Dividends   4Q12 GDPS of 1.89 sen has been declared, of which 0.51 sen is non-taxable. FY12 GDPS amounted to 7.5 sen (5.1% yield) based on 100% payout vs. our FY12E of 7.2 sen.

Key Results Highlights
 YoY, FY12 RNI grew 14%, underpinned by a 7.5% organic growth from existing assets and stronger contributions from Sunway Putra Place (SPP). 

 The 4Q12 bottom line growth was flat QoQ albeit corresponding top line growth of 5%. Refinancing costs was incurred during the quarter due to SPP, resulting in a 47% surge in financing costs. 

 FY12 saw positive rental reversions of 13.3% in 3 years (driven mainly by Sunway Pyramid, Sunway Putra Mall and Sunway Putra Tower) with a stable occupancy rate of 98.6%. 

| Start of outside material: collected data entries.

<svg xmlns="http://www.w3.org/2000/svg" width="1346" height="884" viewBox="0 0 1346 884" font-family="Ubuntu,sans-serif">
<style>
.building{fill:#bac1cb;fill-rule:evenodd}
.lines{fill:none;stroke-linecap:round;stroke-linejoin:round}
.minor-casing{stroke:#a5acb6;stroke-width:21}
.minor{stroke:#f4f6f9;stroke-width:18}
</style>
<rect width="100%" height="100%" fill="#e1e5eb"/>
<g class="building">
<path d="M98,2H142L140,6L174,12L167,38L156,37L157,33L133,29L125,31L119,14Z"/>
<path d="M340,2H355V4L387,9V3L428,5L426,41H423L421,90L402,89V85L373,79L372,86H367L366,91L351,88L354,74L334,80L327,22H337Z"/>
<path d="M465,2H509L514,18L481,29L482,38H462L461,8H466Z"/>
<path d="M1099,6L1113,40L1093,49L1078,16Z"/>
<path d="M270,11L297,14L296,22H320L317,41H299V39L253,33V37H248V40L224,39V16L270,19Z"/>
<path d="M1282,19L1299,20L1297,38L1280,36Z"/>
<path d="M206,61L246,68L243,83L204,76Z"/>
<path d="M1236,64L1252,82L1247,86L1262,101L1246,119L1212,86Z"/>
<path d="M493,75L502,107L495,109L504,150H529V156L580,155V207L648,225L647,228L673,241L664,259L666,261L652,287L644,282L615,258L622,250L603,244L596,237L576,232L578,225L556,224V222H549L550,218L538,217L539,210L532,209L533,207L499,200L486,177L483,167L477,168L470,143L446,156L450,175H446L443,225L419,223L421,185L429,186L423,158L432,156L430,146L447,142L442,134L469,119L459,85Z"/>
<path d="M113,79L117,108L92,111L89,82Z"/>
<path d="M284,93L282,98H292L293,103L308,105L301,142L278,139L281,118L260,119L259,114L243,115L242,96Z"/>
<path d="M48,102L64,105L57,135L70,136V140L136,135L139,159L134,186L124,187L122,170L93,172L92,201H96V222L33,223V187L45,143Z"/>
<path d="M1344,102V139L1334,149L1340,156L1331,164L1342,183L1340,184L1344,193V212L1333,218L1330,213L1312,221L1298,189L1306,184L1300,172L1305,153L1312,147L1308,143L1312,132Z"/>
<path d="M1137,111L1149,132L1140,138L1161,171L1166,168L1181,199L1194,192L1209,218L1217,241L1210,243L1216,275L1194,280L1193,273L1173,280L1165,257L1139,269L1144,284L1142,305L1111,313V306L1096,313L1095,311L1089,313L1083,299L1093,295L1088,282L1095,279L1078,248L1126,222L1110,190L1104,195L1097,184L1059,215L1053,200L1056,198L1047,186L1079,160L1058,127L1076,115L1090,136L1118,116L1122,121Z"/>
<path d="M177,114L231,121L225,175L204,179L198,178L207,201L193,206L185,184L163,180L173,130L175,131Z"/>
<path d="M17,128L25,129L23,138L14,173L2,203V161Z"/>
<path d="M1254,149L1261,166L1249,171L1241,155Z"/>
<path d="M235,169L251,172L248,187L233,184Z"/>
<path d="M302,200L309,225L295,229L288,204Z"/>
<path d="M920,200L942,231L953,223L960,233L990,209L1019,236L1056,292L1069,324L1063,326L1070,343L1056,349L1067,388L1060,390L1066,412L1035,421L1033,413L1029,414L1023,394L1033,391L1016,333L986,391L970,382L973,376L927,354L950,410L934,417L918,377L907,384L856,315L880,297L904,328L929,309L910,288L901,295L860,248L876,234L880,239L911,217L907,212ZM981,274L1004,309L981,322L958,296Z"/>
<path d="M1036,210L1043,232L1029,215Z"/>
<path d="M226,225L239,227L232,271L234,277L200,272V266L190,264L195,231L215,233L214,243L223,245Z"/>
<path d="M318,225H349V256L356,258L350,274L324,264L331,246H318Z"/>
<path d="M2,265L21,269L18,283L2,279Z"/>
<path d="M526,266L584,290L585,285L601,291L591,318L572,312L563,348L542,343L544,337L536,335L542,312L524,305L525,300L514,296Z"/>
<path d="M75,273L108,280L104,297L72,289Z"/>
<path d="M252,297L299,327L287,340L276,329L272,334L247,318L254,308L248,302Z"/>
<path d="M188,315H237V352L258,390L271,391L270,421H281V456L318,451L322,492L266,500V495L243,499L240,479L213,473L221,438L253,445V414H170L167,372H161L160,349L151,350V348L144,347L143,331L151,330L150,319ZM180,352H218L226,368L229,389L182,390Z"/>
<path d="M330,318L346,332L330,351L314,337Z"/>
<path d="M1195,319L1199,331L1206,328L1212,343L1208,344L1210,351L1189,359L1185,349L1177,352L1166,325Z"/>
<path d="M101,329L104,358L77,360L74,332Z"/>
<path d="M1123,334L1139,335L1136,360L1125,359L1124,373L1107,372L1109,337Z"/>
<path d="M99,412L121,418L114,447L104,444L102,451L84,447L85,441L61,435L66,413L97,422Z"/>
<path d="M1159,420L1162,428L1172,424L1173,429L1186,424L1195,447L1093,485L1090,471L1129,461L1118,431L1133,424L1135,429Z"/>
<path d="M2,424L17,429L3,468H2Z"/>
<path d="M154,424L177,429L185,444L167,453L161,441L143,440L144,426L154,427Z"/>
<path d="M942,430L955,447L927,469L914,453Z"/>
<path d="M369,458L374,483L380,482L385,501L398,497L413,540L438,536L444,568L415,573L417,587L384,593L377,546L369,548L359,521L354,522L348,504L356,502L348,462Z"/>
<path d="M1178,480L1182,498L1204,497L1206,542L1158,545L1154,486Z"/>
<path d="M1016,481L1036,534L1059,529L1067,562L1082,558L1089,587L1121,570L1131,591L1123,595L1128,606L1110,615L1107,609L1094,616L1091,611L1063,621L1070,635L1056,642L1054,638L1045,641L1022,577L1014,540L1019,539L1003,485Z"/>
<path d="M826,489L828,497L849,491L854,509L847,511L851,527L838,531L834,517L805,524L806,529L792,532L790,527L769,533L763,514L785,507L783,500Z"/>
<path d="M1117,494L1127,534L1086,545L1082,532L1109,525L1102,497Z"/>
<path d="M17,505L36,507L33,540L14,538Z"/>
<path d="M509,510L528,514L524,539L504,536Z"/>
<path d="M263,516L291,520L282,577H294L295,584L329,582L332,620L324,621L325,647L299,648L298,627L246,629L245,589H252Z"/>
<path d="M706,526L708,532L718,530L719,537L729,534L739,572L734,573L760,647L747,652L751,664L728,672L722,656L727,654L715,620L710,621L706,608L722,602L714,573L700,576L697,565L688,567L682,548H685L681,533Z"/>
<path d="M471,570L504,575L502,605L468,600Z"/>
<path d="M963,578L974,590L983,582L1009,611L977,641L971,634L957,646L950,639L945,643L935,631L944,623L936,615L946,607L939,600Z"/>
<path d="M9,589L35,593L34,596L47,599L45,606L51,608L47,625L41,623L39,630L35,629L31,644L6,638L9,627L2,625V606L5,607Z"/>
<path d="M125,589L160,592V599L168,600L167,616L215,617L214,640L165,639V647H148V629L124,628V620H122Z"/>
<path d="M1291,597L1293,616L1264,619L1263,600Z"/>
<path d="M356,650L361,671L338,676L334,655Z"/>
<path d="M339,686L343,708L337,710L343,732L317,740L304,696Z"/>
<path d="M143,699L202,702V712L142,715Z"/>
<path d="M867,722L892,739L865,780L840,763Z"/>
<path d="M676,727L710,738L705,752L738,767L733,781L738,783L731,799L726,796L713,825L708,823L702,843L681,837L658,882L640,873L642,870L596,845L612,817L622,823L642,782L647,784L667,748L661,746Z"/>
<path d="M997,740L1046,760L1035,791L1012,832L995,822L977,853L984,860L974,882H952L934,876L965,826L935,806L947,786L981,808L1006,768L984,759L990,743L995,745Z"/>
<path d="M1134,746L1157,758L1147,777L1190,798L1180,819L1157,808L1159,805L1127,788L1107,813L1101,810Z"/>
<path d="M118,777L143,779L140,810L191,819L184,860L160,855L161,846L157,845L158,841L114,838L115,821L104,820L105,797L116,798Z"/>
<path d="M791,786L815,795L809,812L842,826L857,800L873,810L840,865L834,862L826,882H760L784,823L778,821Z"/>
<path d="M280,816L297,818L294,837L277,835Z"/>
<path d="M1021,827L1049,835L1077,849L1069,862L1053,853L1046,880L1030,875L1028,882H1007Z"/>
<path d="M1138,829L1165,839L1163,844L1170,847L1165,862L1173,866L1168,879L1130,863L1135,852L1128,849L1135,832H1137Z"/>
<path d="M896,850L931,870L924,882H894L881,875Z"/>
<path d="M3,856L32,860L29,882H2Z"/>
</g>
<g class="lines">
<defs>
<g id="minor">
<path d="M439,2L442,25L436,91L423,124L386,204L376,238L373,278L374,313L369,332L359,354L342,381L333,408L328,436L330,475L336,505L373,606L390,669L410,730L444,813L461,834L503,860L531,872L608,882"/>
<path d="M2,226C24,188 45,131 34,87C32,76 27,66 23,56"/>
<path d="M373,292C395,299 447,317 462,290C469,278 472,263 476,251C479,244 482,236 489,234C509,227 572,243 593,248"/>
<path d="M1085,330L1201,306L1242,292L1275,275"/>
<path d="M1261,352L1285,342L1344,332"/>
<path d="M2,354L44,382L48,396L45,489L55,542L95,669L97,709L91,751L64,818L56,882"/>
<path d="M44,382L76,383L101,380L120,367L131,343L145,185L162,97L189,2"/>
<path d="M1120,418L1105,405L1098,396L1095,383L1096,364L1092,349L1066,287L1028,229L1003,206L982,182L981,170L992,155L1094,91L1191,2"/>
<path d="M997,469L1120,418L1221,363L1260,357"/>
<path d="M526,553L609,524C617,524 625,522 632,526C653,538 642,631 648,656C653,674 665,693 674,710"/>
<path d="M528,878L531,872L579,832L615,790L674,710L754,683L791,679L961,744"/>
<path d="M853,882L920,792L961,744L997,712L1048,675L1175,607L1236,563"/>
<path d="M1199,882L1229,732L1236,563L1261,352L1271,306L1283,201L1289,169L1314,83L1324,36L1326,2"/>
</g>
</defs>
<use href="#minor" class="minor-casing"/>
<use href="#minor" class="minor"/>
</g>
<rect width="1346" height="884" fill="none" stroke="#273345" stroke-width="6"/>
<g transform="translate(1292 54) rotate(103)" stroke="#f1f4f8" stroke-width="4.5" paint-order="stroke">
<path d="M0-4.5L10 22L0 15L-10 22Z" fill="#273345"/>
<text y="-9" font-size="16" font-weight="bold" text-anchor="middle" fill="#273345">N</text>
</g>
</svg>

Outlook   SunREIT remains positive on its retail and hospitality segment but is cautious on the office segment due to oversupply condition here. FY13E CAPEX will amount to RM160m, which will be mainly for SPP Mall refurbishments, where it is scheduled to be closed in 3Q13. Management is also guiding that there could be potential new acquisitions this year. (Refer overleaf for details)

Change to Forecasts
 Immaterial changes to FY13-14E RNI of RM202m-RM207m or gross yields of 5.4%-5.5%, post-housekeeping. Our estimates already imputed SPP Mall’s ‘offline’ period.  

Rating  Downgrade to MARKET PERFORM
 Valuations are extremely stretched given the runup of quality defensive stocks. But the upcoming listing of IGB REIT and the potential REIT-ing of KLCC Property Holding’s assets will keep valuations at current lofty levels. We are looking to upgrade our call if there are new accretive acquisitions or a retreat in the share price.

Valuation    Maintaining TP of RM1.42 on targeted FY13E net yield of 5.0%. 

Risks   Retail sector risks. Sector derating if investors switch to higher beta developers.